Quite aside from whether Mr. Romm proves his case are the disturbing questions that get at the heart of any biographical study of Plato: “Did Plato, while extolling the Good as the source of transcendent joy, end up collaborating with evil? Had He sought benevolent ends by using unsavory means? How far had he bent the noble ideals of Republic — its unwavering commitment to justice — when he entered a world where injustice prevailed? Was it Thinkable — the most troubling question of all — that he’s written Republic in part to explain his missteps in Syracuse, or to obscure them?”

Those questions lead to Mr. Romm’s ultimate question: Did Plato in his dealings with the tyrants of Syracuse demonstrate that the “wise can become more tyrannical by the company of Tyrants?”

‘Plato and the Tyrant,’ a biography by James Romm. Courtesy of  W.W. Norton   

Josiah Osgood in “Lawless Republic” practically picks up where Mr. Romm leaves off, depicting Cicero as the brilliant trial lawyer, developing the law as a powerful defense of the accused, gaining thereby a powerful political post in a crime-ridden Rome that corrupted Cicero’s very devotion to the law into a subversion of it.

In order to maintain his place in a deteriorating society, Cicero amassed considerable wealth and a concomitantly prestigious position among the upper classes, with precarious results that led to temporary exile and then a return to Rome, advocating the necessity of violence in order to restore order.

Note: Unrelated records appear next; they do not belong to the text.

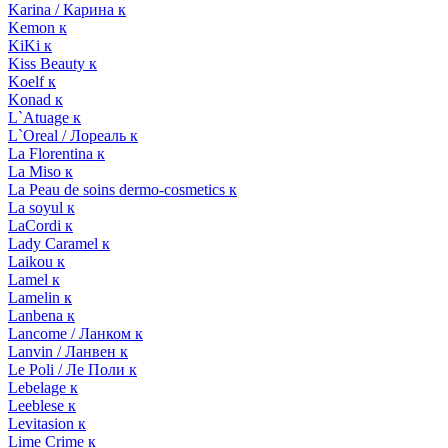
Karina / Карина к
Kemon к
KiKi к
Kiss Beauty к
Koelf к
Konad к
L`Atuage к
L`Oreal / Лореаль к
La Florentina к
La Miso к
La Peau de soins dermo-cosmetics к
La soyul к
LaCordi к
Lady Caramel к
Laikou к
Lamel к
Lamelin к
Lanbena к
Lancome / Ланком к
Lanvin / Ланвен к
Le Poli / Ле Поли к
Lebelage к
Leeblese к
Levitasion к
Lime Crime к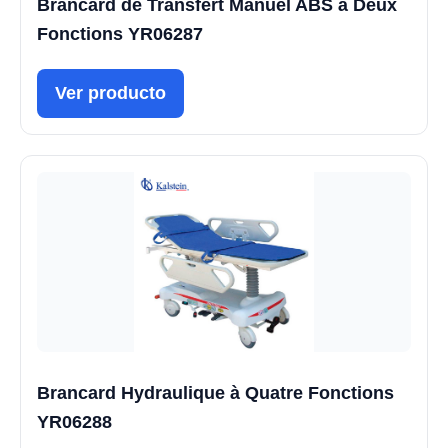
Brancard de Transfert Manuel ABS à Deux
Fonctions YR06287
Ver producto
Brancard Hydraulique à Quatre Fonctions
YR06288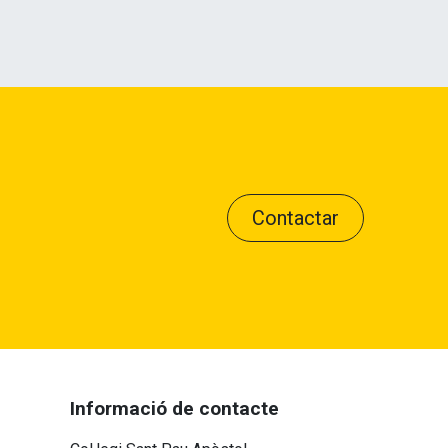
Contactar
Informació de contacte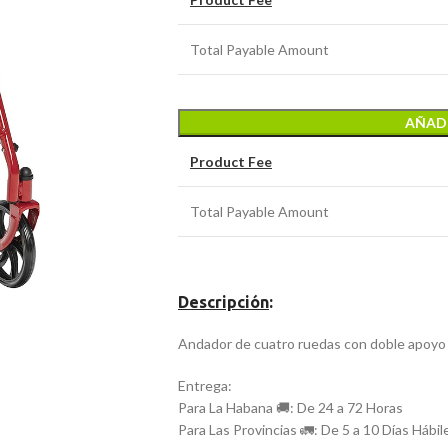
Total Payable Amount
AÑADI
Product Fee
Total Payable Amount
Descripción
:
Andador de cuatro ruedas con doble apoyo p
Entrega:
Para La Habana 🚚: De 24 a 72 Horas
Para Las Provincias 🚛: De 5 a 10 Días Hábil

Cicero’s life, as Mr. Osgood shows, is suffused with irony: “In times of war,” Cicero declared, “the laws fall silent.” This was the sort of thinking, Mr. Osgood points out, that led to Caesar’s assassination, which Cicero defended. The great trial lawyer had thus broken trust in the law as a governing principle of society.

Mr. Osgood is not concerned with Cicero’s biography as such, but with the questions it raises: “How, after an outbreak of violence, do you restore the rule of law? How do you protect against the threat of domestic terrorism without suppressing civil liberties? How do you hold to account those who incite violence?”

Like Mr. Romm, Mr Osgood has no definitive answers to his questions, but the work of both scholar/biographers suggests that a society that stops asking such questions is lost. That both Plato and Cicero in these books seem to have been capable of turning themselves into the opposites of their better selves also conveys just how necessary biography is to an understanding of how even the greatest thinkers can turn against the very humanity that their ideas have succored and inspired.

Mr. Rollyson is author of the forthcoming “Making the American Presidency: How Biographers Shape History” and “Sappho’s Fire: Kindling the Modern World.”